PROBLEM TO SOLVE: Give again, word for word, each line below starting at the one that contains "Remember that it's" and ending at the one that contains "The final secret".

[Items from a data source]

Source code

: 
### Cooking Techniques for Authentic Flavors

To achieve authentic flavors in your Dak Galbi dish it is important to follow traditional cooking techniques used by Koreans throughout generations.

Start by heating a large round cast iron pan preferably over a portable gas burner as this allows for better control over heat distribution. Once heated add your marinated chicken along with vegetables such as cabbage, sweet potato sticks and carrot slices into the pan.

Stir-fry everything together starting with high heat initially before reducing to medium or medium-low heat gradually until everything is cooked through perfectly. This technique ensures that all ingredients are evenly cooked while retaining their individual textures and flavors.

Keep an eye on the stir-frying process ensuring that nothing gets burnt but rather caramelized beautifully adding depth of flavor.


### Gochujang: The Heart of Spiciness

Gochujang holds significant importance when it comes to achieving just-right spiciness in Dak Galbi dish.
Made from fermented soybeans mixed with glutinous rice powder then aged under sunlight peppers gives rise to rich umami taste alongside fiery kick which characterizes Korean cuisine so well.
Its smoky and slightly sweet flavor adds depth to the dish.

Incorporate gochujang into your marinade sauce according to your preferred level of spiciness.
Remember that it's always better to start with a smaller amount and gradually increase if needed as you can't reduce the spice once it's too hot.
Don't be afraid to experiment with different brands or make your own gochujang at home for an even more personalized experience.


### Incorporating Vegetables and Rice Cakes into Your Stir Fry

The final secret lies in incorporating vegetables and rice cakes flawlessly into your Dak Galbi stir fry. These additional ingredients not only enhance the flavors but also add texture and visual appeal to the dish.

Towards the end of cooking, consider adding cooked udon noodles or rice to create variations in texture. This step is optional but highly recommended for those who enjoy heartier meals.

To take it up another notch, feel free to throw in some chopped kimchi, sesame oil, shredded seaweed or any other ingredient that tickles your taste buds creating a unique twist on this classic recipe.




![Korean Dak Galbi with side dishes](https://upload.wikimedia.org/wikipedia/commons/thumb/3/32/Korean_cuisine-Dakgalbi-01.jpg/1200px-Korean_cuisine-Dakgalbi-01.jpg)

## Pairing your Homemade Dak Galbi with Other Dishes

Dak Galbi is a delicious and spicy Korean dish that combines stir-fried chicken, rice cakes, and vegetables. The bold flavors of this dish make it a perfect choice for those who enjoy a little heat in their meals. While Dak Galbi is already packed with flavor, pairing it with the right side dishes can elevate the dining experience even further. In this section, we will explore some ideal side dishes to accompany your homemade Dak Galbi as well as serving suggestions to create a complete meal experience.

RESPONSE:
Remember that it's always better to start with a smaller amount and gradually increase if needed as you can't reduce the spice once it's too hot.
Don't be afraid to experiment with different brands or make your own gochujang at home for an even more personalized experience.


### Incorporating Vegetables and Rice Cakes into Your Stir Fry

The final secret lies in incorporating vegetables and rice cakes flawlessly into your Dak Galbi stir fry. These additional ingredients not only enhance the flavors but also add texture and visual appeal to the dish.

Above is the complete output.